**Task goal**
Can you pick up the post on foreachBatch support in Lakeflow Declarative Pipelines right after its last line, the one that sets json_path?

**Excerpt**
Databricks Community

harshapasala · ‎01-08-2026

If this is the first time you’re hearing about Sinks in Lakeflow Declarative Pipelines (LDP), we highly recommend reading Introducing the SDP Sink API, which explores the recently launched Sinks API, offering the ability to seamlessly sink data to external systems, such as event streams and Delta tables.

Introduction

LDP provides a declarative framework designed to simplify and streamline pipeline development, whether you're processing real-time data with Streaming Tables or aggregating data efficiently using Materialized Views. The introduction of the Sinks API further enhances functionality by enabling seamless integration with external systems.

This blog delves into the support for foreachBatch in LDP, a feature from Apache Spark Structured Streaming that facilitates arbitrary batch operations on streaming data, enabling complex transformations and writes to various data sinks.

From Clicks to Insights: Clickstream Data in Action

For simplicity and reproducibility, this blog post uses the same data source as the Sinks API blog: the clickstream dataset from Databricks Datasets. You can think of this data as a map of the internet, illustrating where visitors navigate and how they move from one page to another. To keep things straightforward, we'll assume a one-to-one relationship between page IDs and titles, with titles remaining static. Using this dataset, we'll explore three key use cases:

The Comprehensive Visit Aggregator: Let's dive deeper into total page visits by aggregating them regardless of origin to uncover popular destinations.
The Million-Click Club: This is where things get interesting. We'll implement a monitoring system that records data in SQL Server whenever page visits exceed the one-million mark within a single time unit.
The New York City Tracker: In the final step, we'll actively monitor visits to the "New_York_City" page. Whenever the incoming stream captures such an event, we’ll archive the data as Parquet records for efficient storage and analysis.

By the end of this post, you’ll see how LDP can elevate your data processing workflow. We’ll walk through how to efficiently handle streaming data in real time, seamlessly merge it with existing Delta tables, and dynamically route it to multiple destinations!

Code Walkthrough

Preparing Clickstream Data

We’ll start by importing the necessary modules and creating a Streaming Table to ingest Wikipedia clickstream data in JSON format. Using the @DP.table API, we’ll stream data directly from the source location. You can also configure the pipeline to stream data from any source supported by Autoloader, including event streams. It’s as simple as switching the format and providing the necessary authorization.

from pyspark import pipelines as dp
from pyspark.sql.functions import *
from pyspark.sql.types import *
from delta.tables import DeltaTable


json_path = "/databricks-datasets/wikipedia-datasets/data-001/clickstream/raw-uncompressed-json/"

**Data segment**

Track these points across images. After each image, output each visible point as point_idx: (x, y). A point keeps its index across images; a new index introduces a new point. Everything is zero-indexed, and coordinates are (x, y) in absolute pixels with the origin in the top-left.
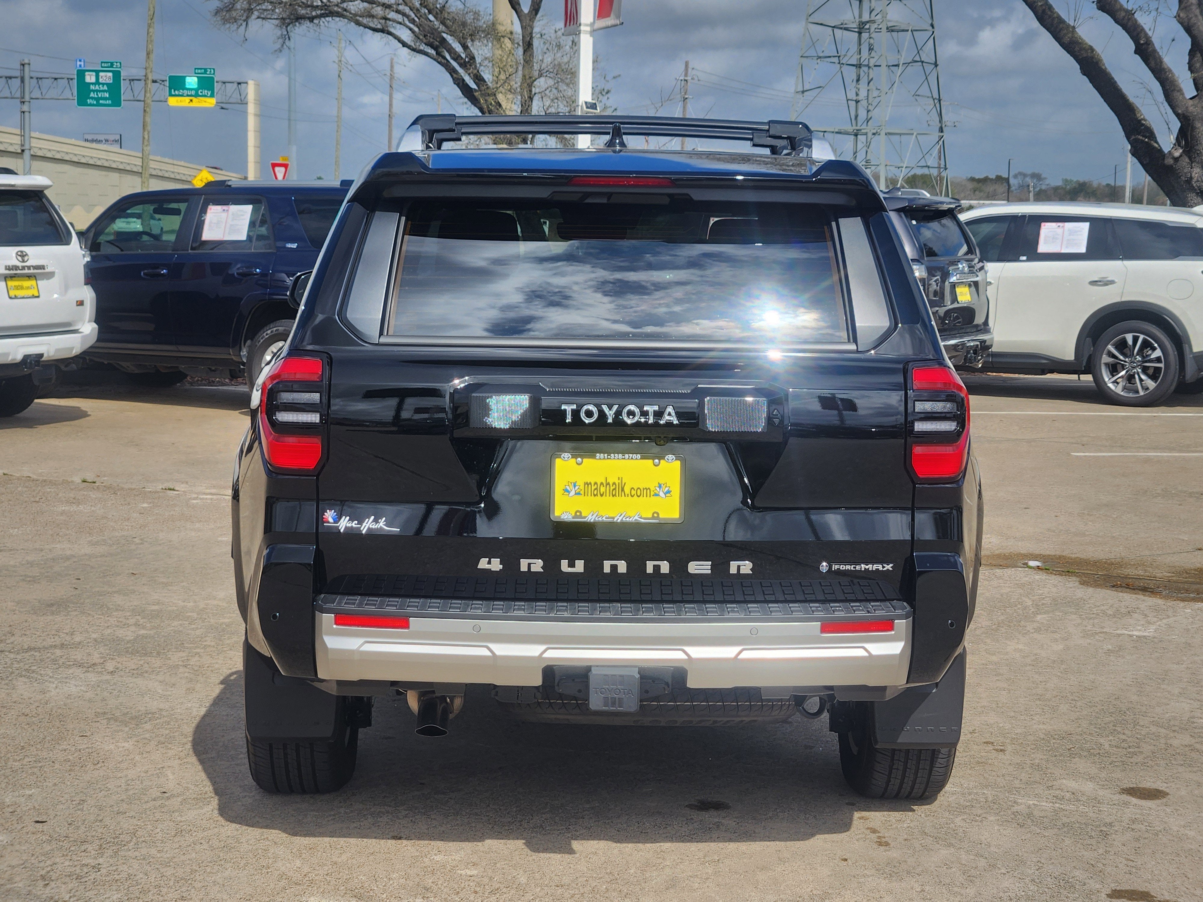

**Answer to the problem**
@dp.table(
 comment="The raw wikipedia click stream dataset, ingested from /databricks-datasets.",
 table_properties={
   "quality": "bronze"
 }
)
def clickstream_raw():
 return (
   spark.readStream.format("cloudFiles").option("cloudFiles.format", "json").option("inferSchema", "true").load(json_path)
 )

With our clickstream data now streaming into the raw table, the next step is to refine it by applying data quality constraints and transformations. This includes standardizing data types and filtering out invalid records. We achieve this by leveraging LDP’s native expectations to enforce data quality and maintain pipeline integrity.

@DP.table(
 comment="Wikipedia clickstream dataset with cleaned-up datatypes / column names and quality expectations.",
 table_properties={
   "quality": "silver"
 }
)
@dp.expect_or_drop("valid_current_page", "current_page_id IS NOT NULL AND current_page_title IS NOT NULL")
@dp.expect_or_fail("valid_count", "click_count > 0")
def clickstream_clean():
 return (
   dp.readStream("clickstream_raw")
     .withColumn("current_page_id", expr("CAST(curr_id AS INT)"))
     .withColumn("click_count", expr("CAST(n AS INT)"))
     .withColumn("previous_page_id", expr("CAST(prev_id AS INT)"))
     .withColumnRenamed("curr_title", "current_page_title")
     .withColumnRenamed("prev_title", "previous_page_title")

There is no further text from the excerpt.